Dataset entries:
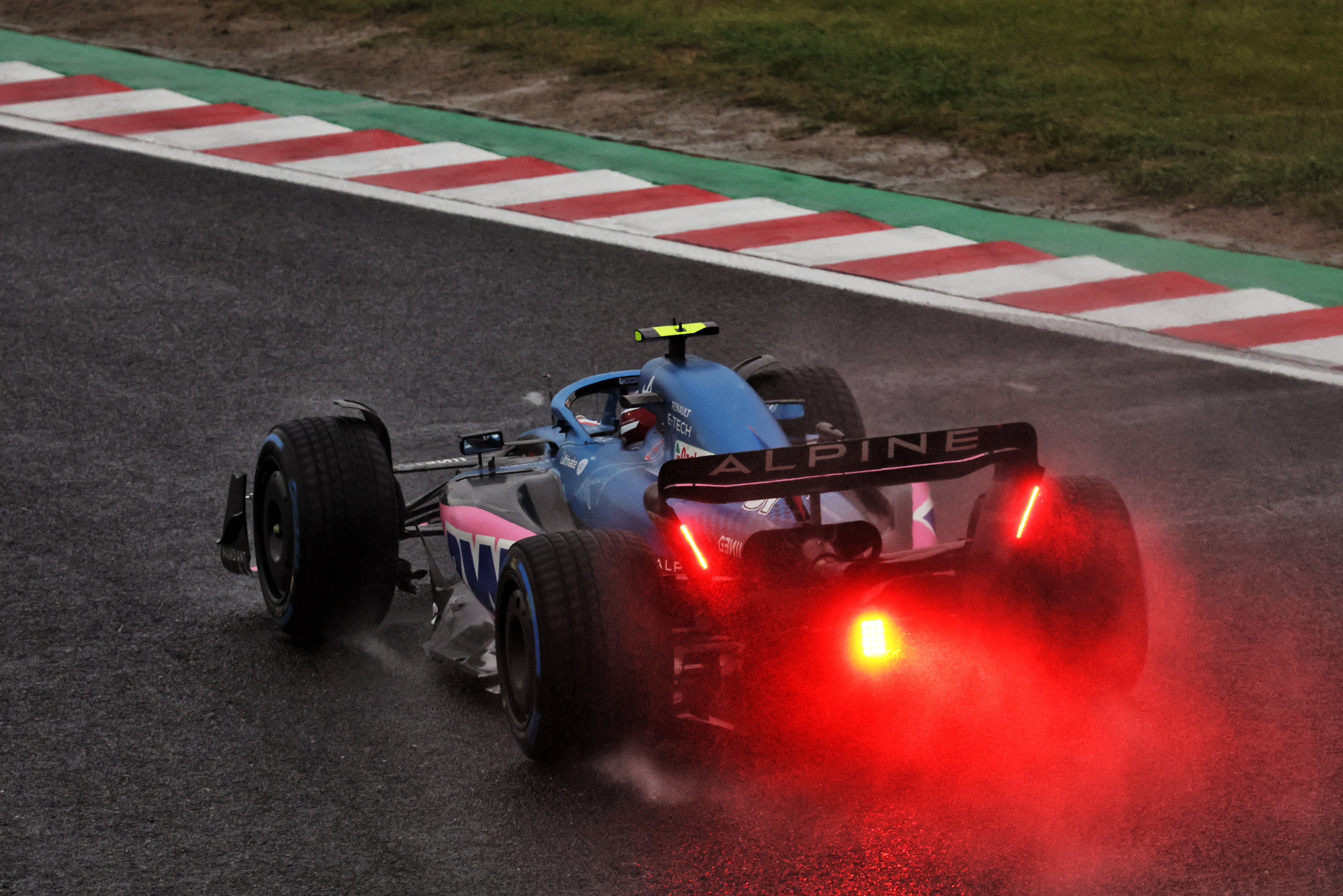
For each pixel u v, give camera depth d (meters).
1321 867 18.00
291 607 23.08
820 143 58.09
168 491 29.66
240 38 73.88
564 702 18.73
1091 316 41.09
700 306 41.38
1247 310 41.56
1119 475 31.00
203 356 37.38
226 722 21.53
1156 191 52.06
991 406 34.81
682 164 55.50
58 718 21.62
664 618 19.12
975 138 58.09
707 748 20.42
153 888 17.89
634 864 18.22
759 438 21.33
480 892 17.77
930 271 44.56
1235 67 69.44
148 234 47.25
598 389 25.67
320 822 19.16
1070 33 76.00
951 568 19.86
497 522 22.91
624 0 80.62
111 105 62.78
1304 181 52.22
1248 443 32.66
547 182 53.19
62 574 26.16
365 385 35.59
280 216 49.09
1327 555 27.11
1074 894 17.55
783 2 82.00
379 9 78.06
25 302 41.22
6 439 32.16
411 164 55.09
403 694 22.30
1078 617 20.12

# REQUIRED WORK:
Repeat every record above exactly, except the pictures.

# ANSWER FOR THE TASK:
For each pixel u v, give camera depth d (meters).
1321 867 18.00
291 607 23.08
820 143 58.09
168 491 29.66
240 38 73.88
564 702 18.73
1091 316 41.09
700 306 41.38
1247 310 41.56
1119 475 31.00
203 356 37.38
226 722 21.53
1156 191 52.06
991 406 34.81
682 164 55.50
58 718 21.62
664 618 19.12
975 138 58.09
707 748 20.42
153 888 17.89
634 864 18.22
759 438 21.33
480 892 17.77
930 271 44.56
1235 67 69.44
148 234 47.25
598 389 25.67
320 822 19.16
1070 33 76.00
951 568 19.86
497 522 22.91
624 0 80.62
111 105 62.78
1304 181 52.22
1248 443 32.66
547 182 53.19
62 574 26.16
365 385 35.59
280 216 49.09
1327 555 27.11
1074 894 17.55
783 2 82.00
379 9 78.06
25 302 41.22
6 439 32.16
411 164 55.09
403 694 22.30
1078 617 20.12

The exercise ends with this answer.